### Selected excerpt
=====

Belikin is the leading domestically produced beer brand in Belize.

Belikin is brewed by the Belize Brewing Company, Ltd. which is owned by the Bowen family. The Belize Brewing Company was established in 1969, and began brewing Belikin Beer and Belikin Stout brand name in 1971. Its tagline is "The Beer of Belize".

The name "Belikin" comes from the Maya language and means "Route to the East". This is a term which some have suggested is the origin of the name of "Belize" (although the most accepted derivation says the name comes from the Belize River, meaning "muddy"). The Belikin label features a drawing of a Pre-Columbian Maya temple-pyramid at Altun Ha.

The most common Belikin is a light lager beer. Lighthouse Lager, Belikin Premium and a stout beer are also brewed and sold under the Belikin name.

The brewery is based in Ladyville, Belize District.

=====

### Supplied information
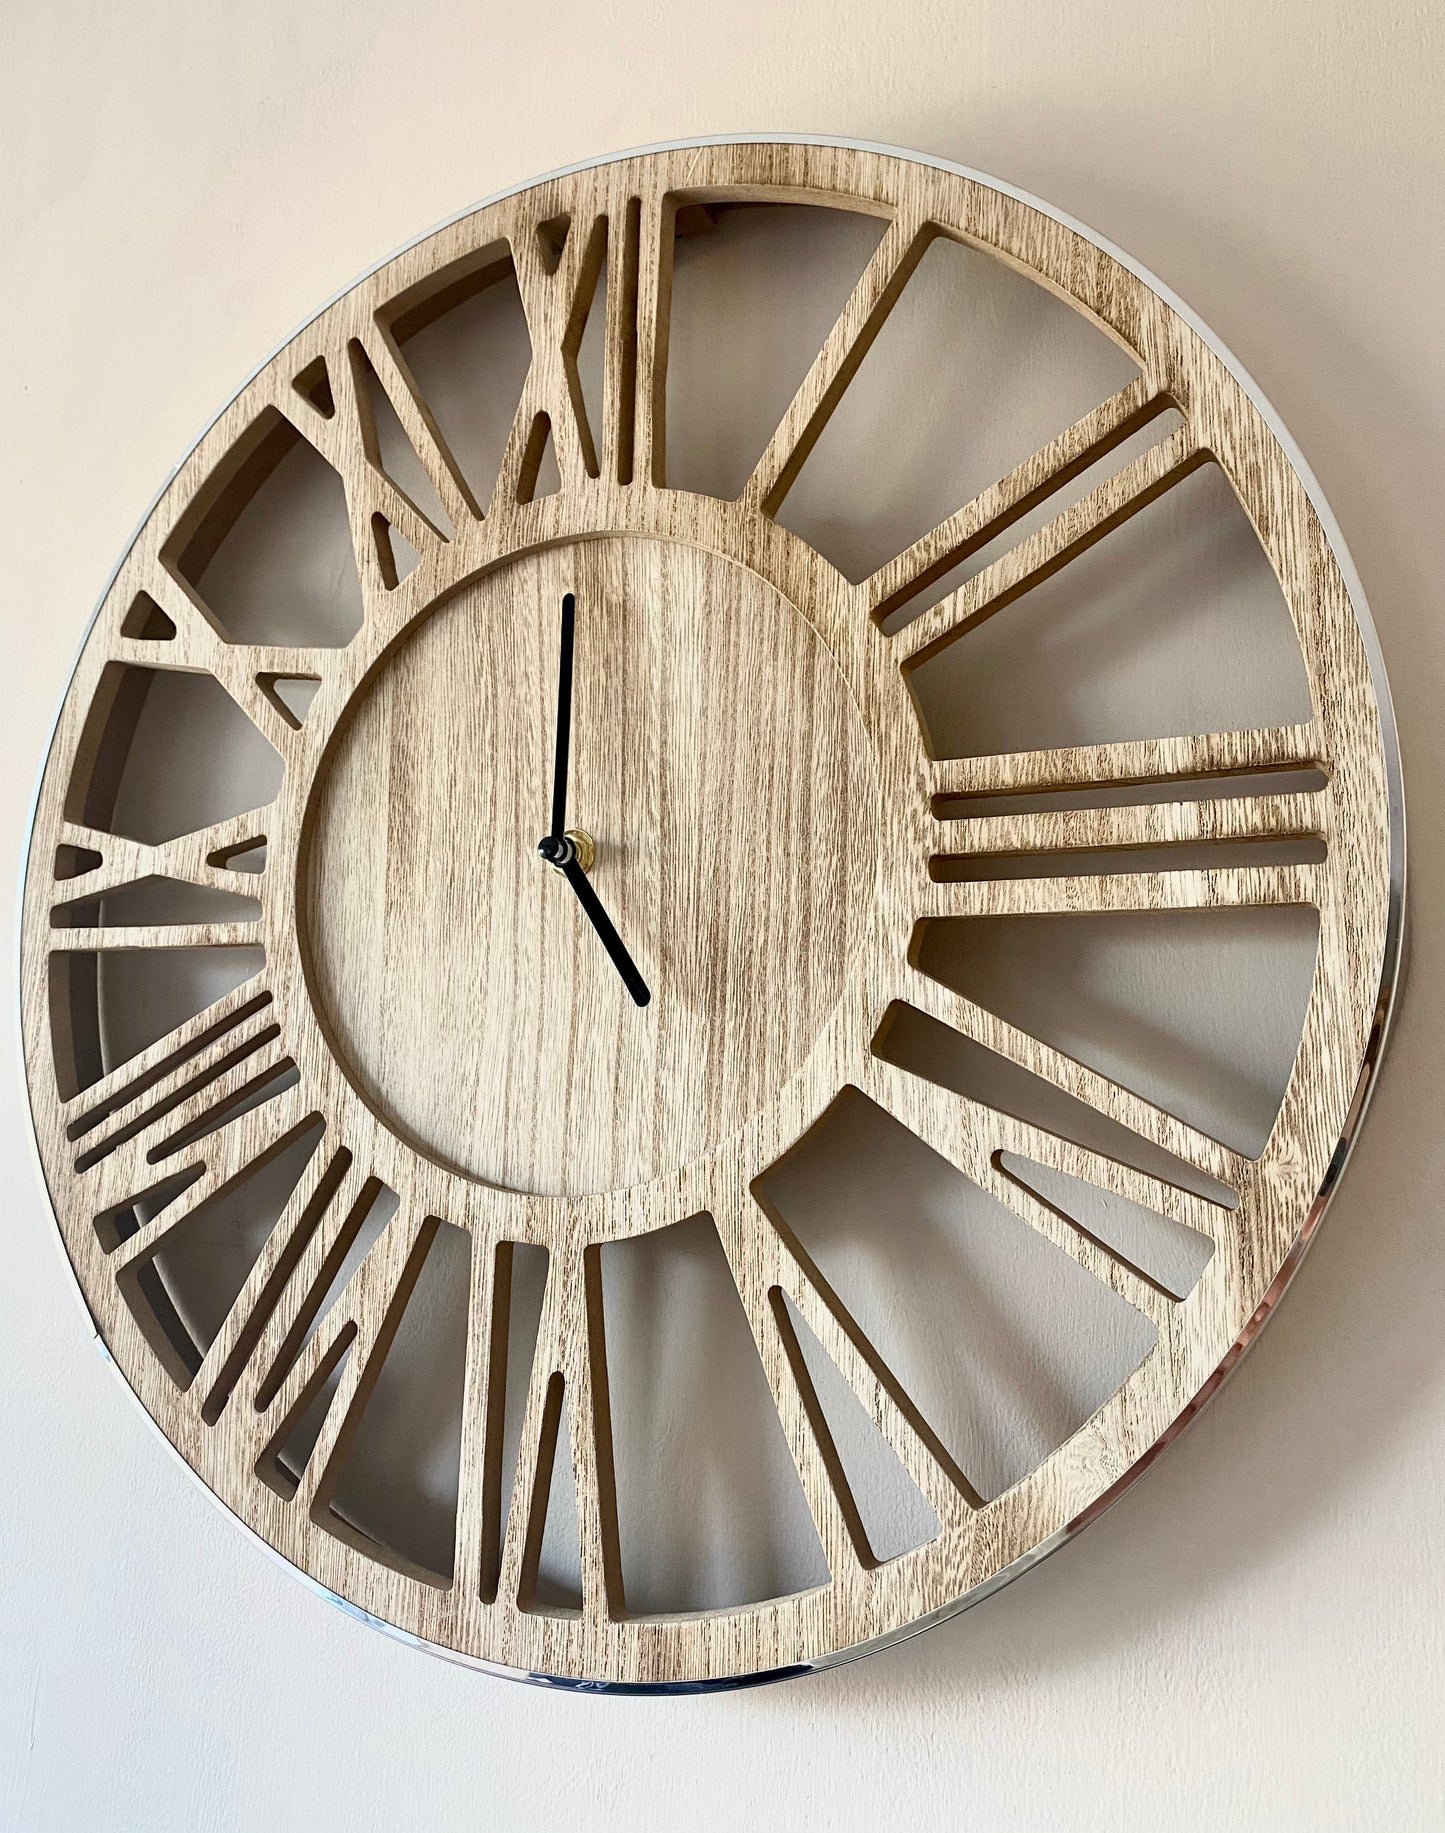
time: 5:00
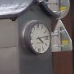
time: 4:13
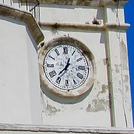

=====

### Problem
Reproduce the complete passage on Belikin beer, word for word and unchanged.

### Solution to this problem
Belikin is the leading domestically produced beer brand in Belize.

Belikin is brewed by the Belize Brewing Company, Ltd. which is owned by the Bowen family. The Belize Brewing Company was established in 1969, and began brewing Belikin Beer and Belikin Stout brand name in 1971. Its tagline is "The Beer of Belize".

The name "Belikin" comes from the Maya language and means "Route to the East". This is a term which some have suggested is the origin of the name of "Belize" (although the most accepted derivation says the name comes from the Belize River, meaning "muddy"). The Belikin label features a drawing of a Pre-Columbian Maya temple-pyramid at Altun Ha.

The most common Belikin is a light lager beer. Lighthouse Lager, Belikin Premium and a stout beer are also brewed and sold under the Belikin name.

The brewery is based in Ladyville, Belize District.